Environ 5 500 Australiens reçoivent chaque année un diagnostic de cancer de la tête et du cou, qui affecte les tissus de la bouche, de la gorge et du larynx. Bien que de nombreux patients répondent favorablement aux traitements, une proportion significative subit une rechute, souvent sans signes avant-coureurs clairs. L’étude, publiée dans le European Journal of Surgical Oncology, souligne les limites des méthodes de suivi actuelles, basées principalement sur des analyses et des examens cliniques.
Selon Jonathan Clark, directeur de la recherche sur le cancer de la tête et du cou au Chris O’Brien Lifehouse, en collaboration avec le Centenary Institute, les soins de suivi actuels ne détectent pas toujours les premiers signes de rechute. Il explique :
« Nos résultats suggèrent que la détection des cellules tumorales circulantes pourrait fournir des informations supplémentaires pour aider à identifier les patients qui pourraient bénéficier d’une surveillance plus étroite après la chirurgie. »
Dannel Yeo, chef de laboratoire au Center for Cancer Innovations du Centenary Institute
Les cellules tumorales circulantes (CTC) sont des cellules cancéreuses qui se détachent de la tumeur primaire et se retrouvent dans la circulation sanguine. Leur présence indique une possible propagation du cancer et un risque accru de rechute.
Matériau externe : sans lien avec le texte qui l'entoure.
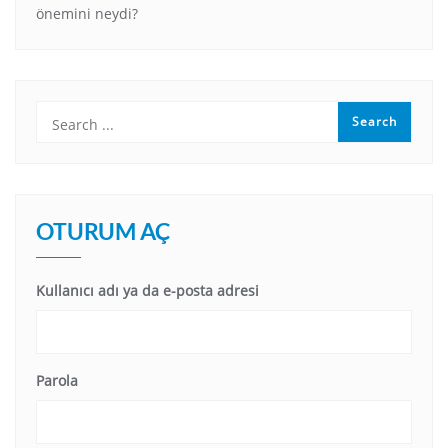
önemini neydi?
OTURUM AÇ
Kullanıcı adı ya da e-posta adresi
Parola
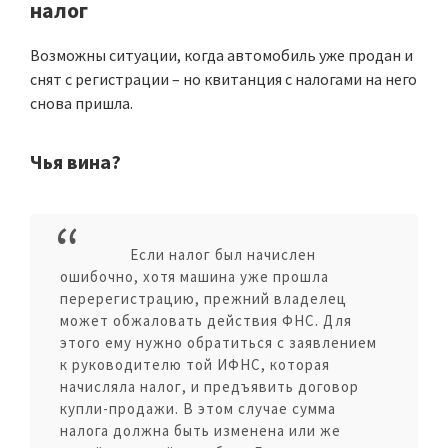
налог
Возможны ситуации, когда автомобиль уже продан и
снят с регистрации – но квитанция с налогами на него
снова пришла.
Чья вина?
Если налог был начислен
ошибочно, хотя машина уже прошла
перерегистрацию, прежний владелец
может обжаловать действия ФНС. Для
этого ему нужно обратиться с заявлением
к руководителю той ИФНС, которая
начисляла налог, и предъявить договор
купли-продажи. В этом случае сумма
налога должна быть изменена или же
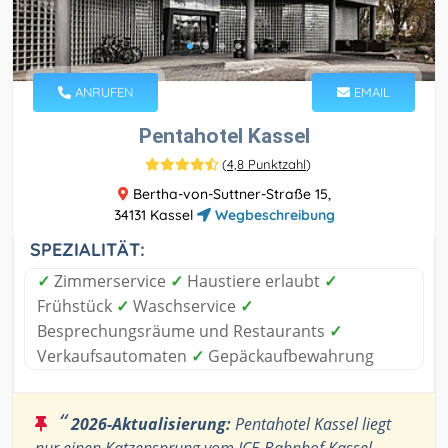
ANRUFEN
EMAIL
Pentahotel Kassel
(
4,8 Punktzahl
)
Bertha-von-Suttner-Straße 15,
34131 Kassel
Wegbeschreibung
SPEZIALITÄT:
✓
Zimmerservice
✓
Haustiere erlaubt
✓
Frühstück
✓
Waschservice
✓
Besprechungsräume und Restaurants
✓
Verkaufsautomaten
✓
Gepäckaufbewahrung
“
2026-Aktualisierung:
Pentahotel Kassel liegt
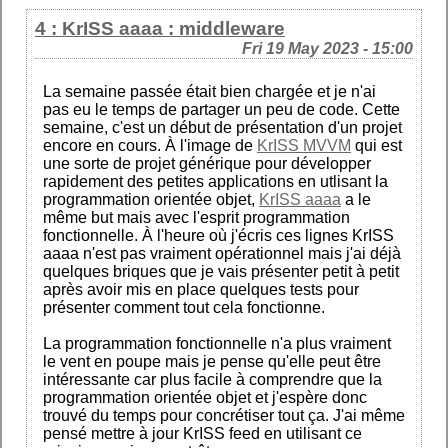
4 : KrISS aaaa : middleware
Fri 19 May 2023 - 15:00
La semaine passée était bien chargée et je n'ai
pas eu le temps de partager un peu de code. Cette
semaine, c'est un début de présentation d'un projet
encore en cours. À l'image de
KrISS MVVM
qui est
une sorte de projet générique pour développer
rapidement des petites applications en utlisant la
programmation orientée objet,
KrISS aaaa
a le
même but mais avec l'esprit programmation
fonctionnelle. À l'heure où j'écris ces lignes KrISS
aaaa n'est pas vraiment opérationnel mais j'ai déjà
quelques briques que je vais présenter petit à petit
après avoir mis en place quelques tests pour
présenter comment tout cela fonctionne.
La programmation fonctionnelle n'a plus vraiment
le vent en poupe mais je pense qu'elle peut être
intéressante car plus facile à comprendre que la
programmation orientée objet et j'espère donc
trouvé du temps pour concrétiser tout ça. J'ai même
pensé mettre à jour KrISS feed en utilisant ce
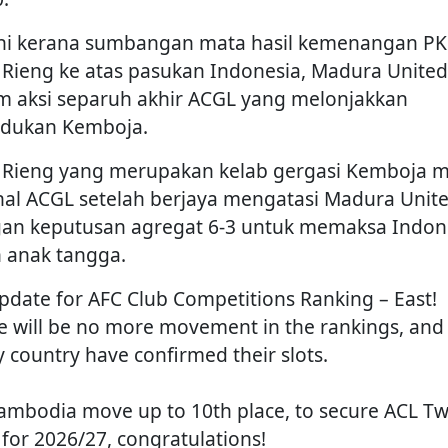
ini kerana sumbangan mata hasil kemenangan P
 Rieng ke atas pasukan Indonesia, Madura United
m aksi separuh akhir ACGL yang melonjakkan
dukan Kemboja.
 Rieng yang merupakan kelab gergasi Kemboja 
inal ACGL setelah berjaya mengatasi Madura Unit
an keputusan agregat 6-3 untuk memaksa Indon
h anak tangga.
pdate for AFC Club Competitions Ranking – East!
e will be no more movement in the rankings, and
y country have confirmed their slots.
 Cambodia move up to 10th place, to secure ACL T
 for 2026/27, congratulations!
Dannel Yeo, auteur principal de l’étude, précise :
« Nos résultats s’ajoutent aux preuves croissantes selon lesquelles les biomarqueurs sanguins pourraient jouer un rôle important dans des soins plus personnalisés contre le cancer. »
Dannel Yeo, chef de laboratoire au Center for Cancer Innovations du Centenary Institute
Cette découverte renforce l’intérêt croissant pour l’utilisation de biomarqueurs sanguins afin d’améliorer la prise en charge des patients atteints de cancer et d’adapter les traitements en fonction de leur profil de risque individuel.